It surpassed the €140,000 he banked for a runner-up finish at the 2017 ISPS Handa World Super 6 in Perth but it was victory with Thai legend Thongchai Jaidee in another European Tour event, the 2019 GolfSixes Cascais (a non-money ranking teams initiative), that kept outsiders believing in Khongwatmai.

Cue Boule – the “voice of Asian golf” – in Sunday’s winner’s interview. “Now, many of us believe you are a top-20 player in the world, you’ve got that ability. Do you believe it yourself?”

“I believe [in] myself but I don’t think so long [far ahead]. I just think the way I do now and play my best,” retorted Khongwatmai who jumped from 370th to 223rd in the OWGR with his victory, still some way off his career-best ranking of 148th.

Bio Kim lead after the first three rounds but struggled with his putter all weekend long.

His best was good enough on a Sunday of blustery winds and flagging fortunes for the main contenders.

Kim, who led after each of the first three rounds, started the final day with a one-stroke buffer but bogeyed four of his first five holes before finally losing a weekend-long battle with his putter on the 72nd hole when a birdie attempt that would have forced a playoff burned the cup. The Korean signed for a two-over 72 but had the consolation of T-4 and T-2 finishes in a Phuket fortnight that bolstered his bank balance by $112, 533 and bumped him inside the top-10 of the OOM. A trip to February’s Saudi International, the Asian Tour’s $5 million 2022 season-opener, is now guaranteed with Kim firmly inside the top-30 OOM bubble heading to Singapore.

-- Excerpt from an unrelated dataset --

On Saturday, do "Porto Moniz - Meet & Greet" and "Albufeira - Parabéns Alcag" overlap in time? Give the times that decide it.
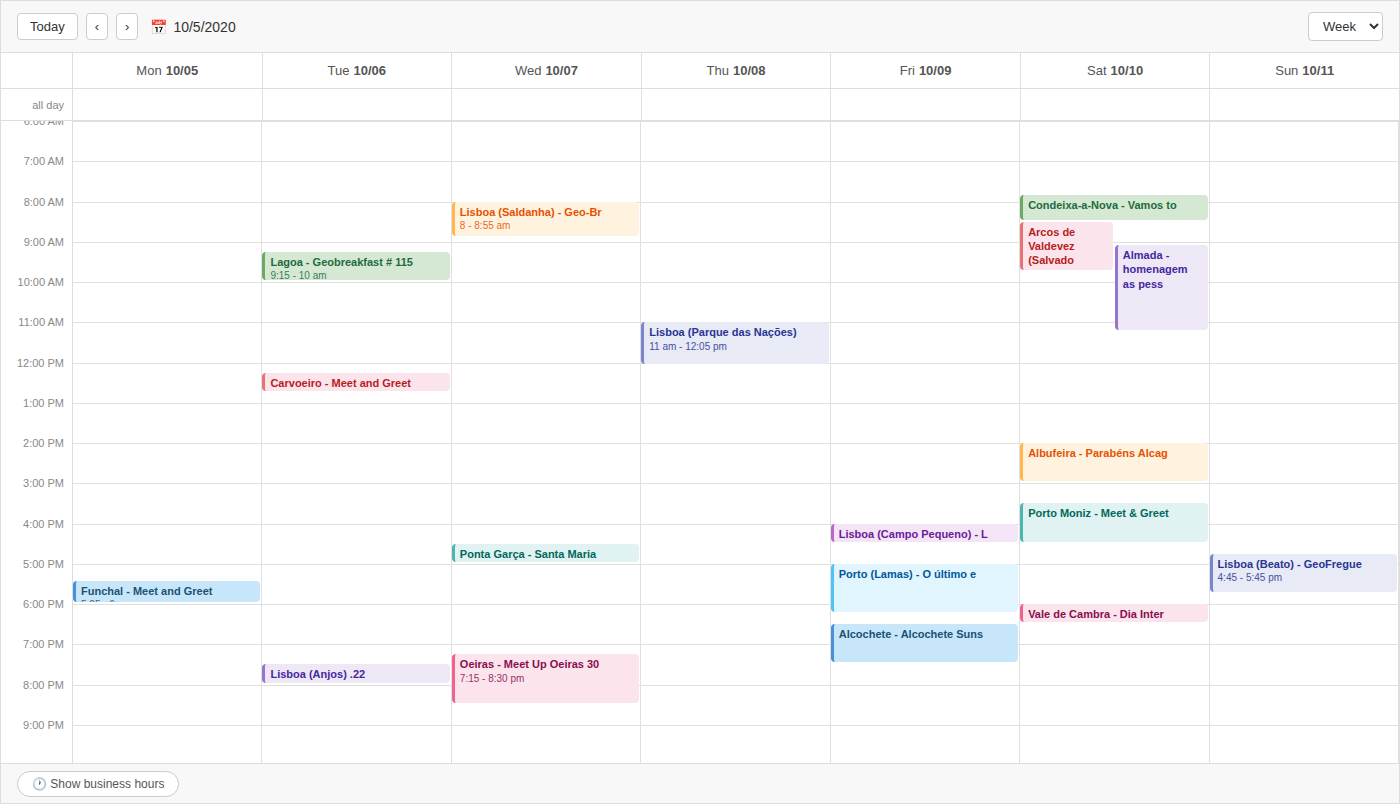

Panuphol Pittayarat battled gamely but bogeyed four of his final six holes.

Pittayarat led by three strokes with six to play but bogeyed four of that closing stretch, including the last after starting the 72nd hole tied at -10 with Khongwatmai. Pittayarat’s closing 71 squandered a third Asian Tour win, or at least the shot at that milestone via a playoff.

About the only one not going backwards at the end was Boriboonsub who, fresh from winning the ATGT’s Singha Chiang Mai Open late last month with a stunning closing 64, brilliantly birdied the penultimate hole before watching as a birdie attempt on the last to force a playoff slid agonisingly by. His 68 was bettered by only two others in the top-10 and, save for Khongwatmai’s fairytale, challenged 14-year-old amateur Ratchanon Chantananuwat for the feel-good story of the week. After his -11 weekend at last week’s Blue Canyon Phuket Championship, Chantananuwat sensationally made it back-to-back cuts at Laguna Golf Phuket and finished the Asian Tour Phuket Series with scores of 69-69 in testing conditions.

Denmit Boriboonsub’s 68 was bettered by only two other players in the top-10.

Khongwatmai gained the lead on the 15th when Pittayarat bogeyed via a three-putt but returned the favour on the penultimate hole with three stabs of his own from long range. For a player who has struggled to get over the line so many times, it was almost fitting the finale was so nervy. It was certainly never going to be easy as Khongwatmai gave himself every chance of another three-putt on the last by rushing his birdie putt by the hole, only to coolly drop the 12-footer coming back before being dowsed in water by his mates.

“I feel very happy, and very excited for this win. I have been waiting for about six years. Right now, it is my time, and I feel great,” he said.

“Today was quite difficult because it was tough wind. I have never played this wind in Thailand before. Today was tough, and all about who can make the score and keep the score.”

As it turned out, a period in quarantine at Laguna Phuket Resort helped calm Diamond’s nerves on the last.

“That last putt is my last chance for 18 holes [in regulation] but if I missed I knew I had another chance in a play-off. [And] I had that putt from that place before when I was here in quarantine.”

Eight topsy-turvy years on from Hau Hin, it turns out holing a putt for the biggest win of his life wasn’t an unreasonable expectation after all.